The += array problem is fixed by switching to a [System.Collections.Generic.List], which adds items in-place without rebuilding the array each time.

The problem:

$results = @()
foreach ($message in $newMessages) {
    $results += $result   # Destroys and rebuilds the entire array every iteration
}

The fix:

$results = [System.Collections.Generic.List[PSCustomObject]]::new()
foreach ($message in $newMessages) {
    $results.Add($result)   # Appends in-place, no rebuild
}

Apply the same change to $existingList:

# Before
$existingList = @()
$existingList += $indresult

# After
$existingList = [System.Collections.Generic.List[PSCustomObject]]::new()
$existingList.Add($indresult)

Why it matters in practice — every += on a plain @() array copies every existing element into a new array, then adds the new one.
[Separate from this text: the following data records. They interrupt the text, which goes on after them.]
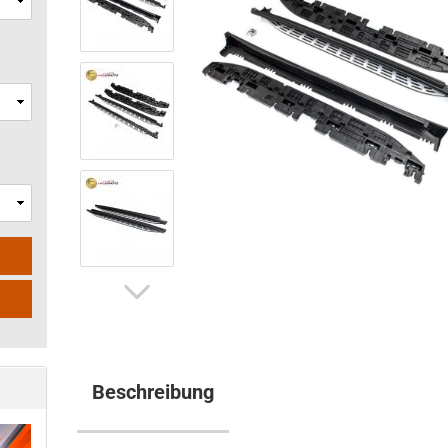
Beschreibung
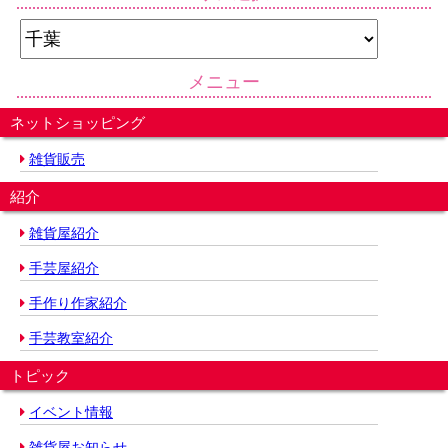
メニュー
ネットショッピング
雑貨販売
紹介
雑貨屋紹介
手芸屋紹介
手作り作家紹介
手芸教室紹介
トピック
イベント情報
雑貨屋お知らせ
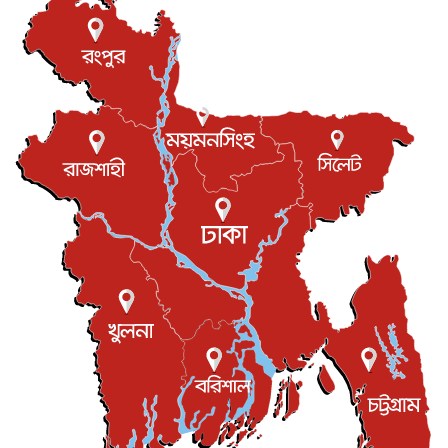
টি-টোয়েন্টি ইতিহাসের সর্বোচ্চ রানের মালিক এখন জস বাটলার
খেলাধুলা
৬ আগস্ট, ২০২৬
বস্তিতে কেটেছে শৈশব, আজ মুম্বাইয়ে দুই বাড়ির মালিক
বিনোদন
৬ আগস্ট, ২০২৬
যুক্তরাজ্যে বসবাসরত জাতীয়তাবাদী কুলাউড়াবাসীর মত বিনিময়
সভা...
ইউকে কমিউনিটি
৫ আগস্ট, ২০২৬
প্রধানমন্ত্রীকে সৌদি আরব সফরের আমন্ত্রণ
জাতীয়
৫ আগস্ট, ২০২৬
জুলাই গণ-অভ্যুত্থান দিবস আজ, স্মরণে দেশজুড়ে কর্মসূচি
জাতীয়
৫ আগস্ট, ২০২৬
জনগণ পরিবর্তন চেয়েছে বলেই জুলাই আন্দোলন সফল :
প্রধানমন্ত্রী
জাতীয়
৫ আগস্ট, ২০২৬
বেনজীর আহমেদের সঙ্গে পরীমনির ঘনিষ্ঠ সম্পর্ক ছিল : নাসির
মাহম...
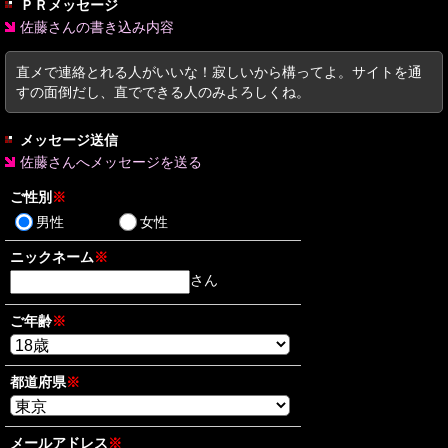
ＰＲメッセージ
佐藤さんの書き込み内容
直メで連絡とれる人がいいな！寂しいから構ってよ。サイトを通
すの面倒だし、直でできる人のみよろしくね。
メッセージ送信
佐藤さんへメッセージを送る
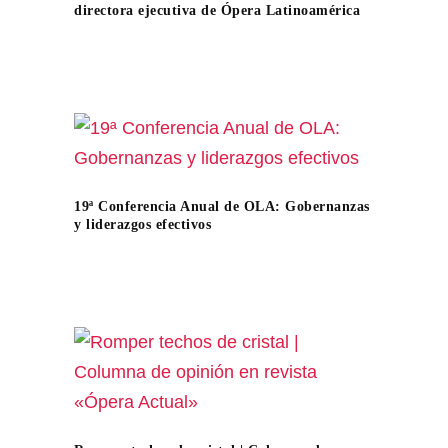
directora ejecutiva de Ópera Latinoamérica
19ª Conferencia Anual de OLA: Gobernanzas
y liderazgos efectivos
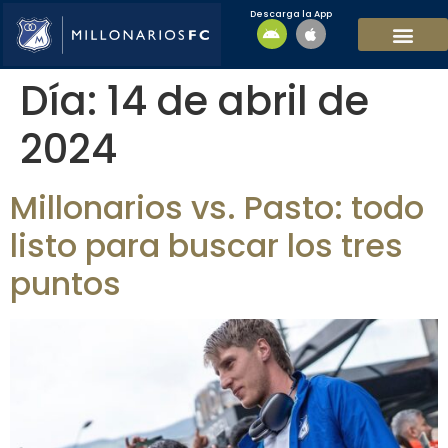
Descarga la App
EQUIPO MASCULI
EQUIPO FEMENINO
MFC SOSTENIBL
Día:
14 de abril de
2024
Millonarios vs. Pasto: todo
listo para buscar los tres
puntos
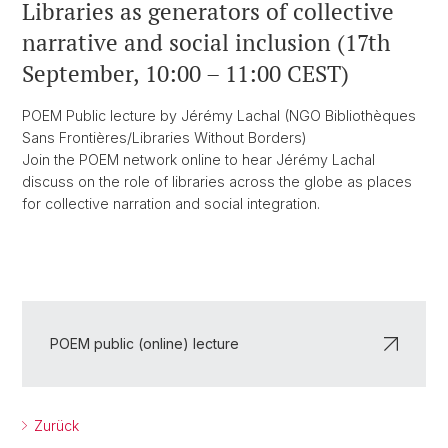
Libraries as generators of collective
narrative and social inclusion (17th
September, 10:00 – 11:00 CEST)
POEM Public lecture by Jérémy Lachal (NGO Bibliothèques
Sans Frontières/Libraries Without Borders)
Join the POEM network online to hear Jérémy Lachal
discuss on the role of libraries across the globe as places
for collective narration and social integration.
POEM public (online) lecture
Zurück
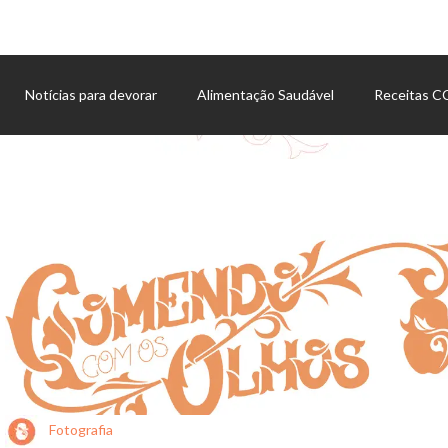
Notícias para devorar
Alimentação Saudável
Receitas 
Agenda de eventos
Fotografia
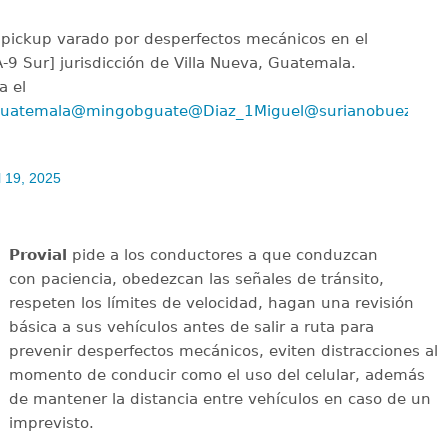
 a pickup varado por desperfectos mecánicos en el
A-9 Sur] jurisdicción de Villa Nueva, Guatemala.
a el
uatemala
@mingobguate
@Diaz_1Miguel
@surianobuezo
l 19, 2025
Provial
pide a los conductores a que conduzcan
con paciencia, obedezcan las señales de tránsito,
respeten los límites de velocidad, hagan una revisión
básica a sus vehículos antes de salir a ruta para
prevenir desperfectos mecánicos, eviten distracciones al
momento de conducir como el uso del celular, además
de mantener la distancia entre vehículos en caso de un
imprevisto.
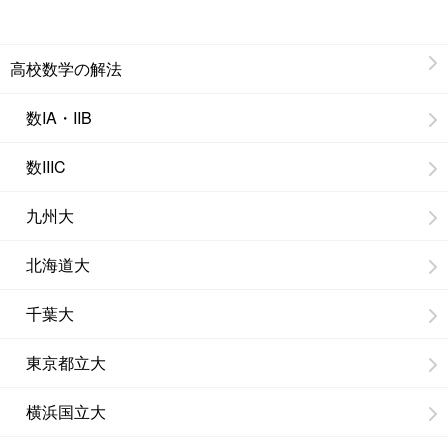
高校数学の解法
数IA・IIB
数IIIC
九州大
北海道大
千葉大
東京都立大
横浜国立大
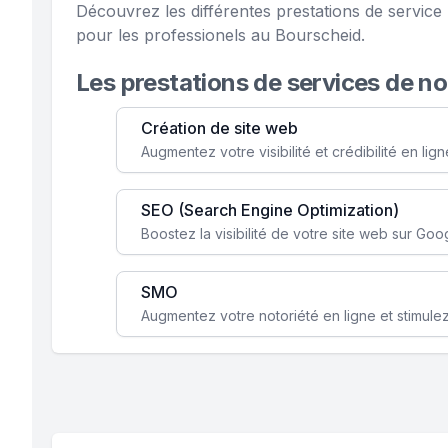
Découvrez les différentes prestations de servi
pour les professionels au Bourscheid.
Les prestations de services de n
Création de site web
SEO (Search Engine Optimization)
SMO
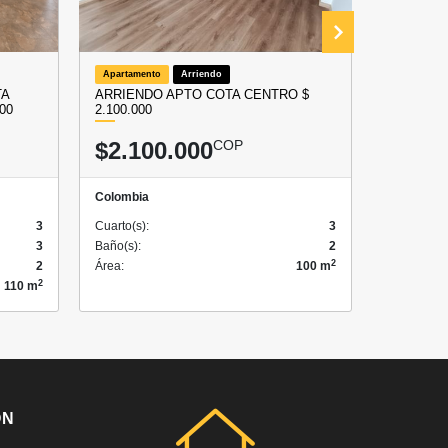
Apartamento
Arriendo
Local
A
TA
ARRIENDO APTO COTA CENTRO $
ARRIEND
00
2.100.000
COMERCIA
$2.100.000
COP
$5.00
Colombia
Colombia
3
Cuarto(s):
3
Cuarto(s):
3
Baño(s):
2
Baño(s):
2
2
Área:
100 m
Área:
2
110 m
ÓN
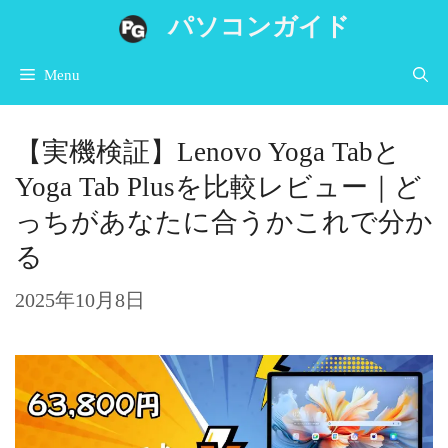
コ
パソコンガイド
ン
Menu
テ
ン
【実機検証】Lenovo Yoga Tabと
ツ
Yoga Tab Plusを比較レビュー｜ど
へ
っちがあなたに合うかこれで分か
ス
る
キ
ッ
2025年10月8日
プ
The cost grows with each iteration:

Messages += array List .Add()
100 ~5,000 copy operations 100 operations
500 ~125,000 copy operations 500 operations
1,000 ~500,000 copy operations 1,000 operations

An alternative that's equally valid is to just let PowerShell collect the output of the foreach directly into a variable, which avoids the issue entirely without needing a List:

$results = foreach ($message in $newMessages) {
    # No $results += needed — just output the object directly
    [PSCustomObject]@{
        MessageID = $message.Id
        # ... etc
    }
}

PowerShell handles the collection internally and this is arguably the most idiomatic approach for pure data transformation loops.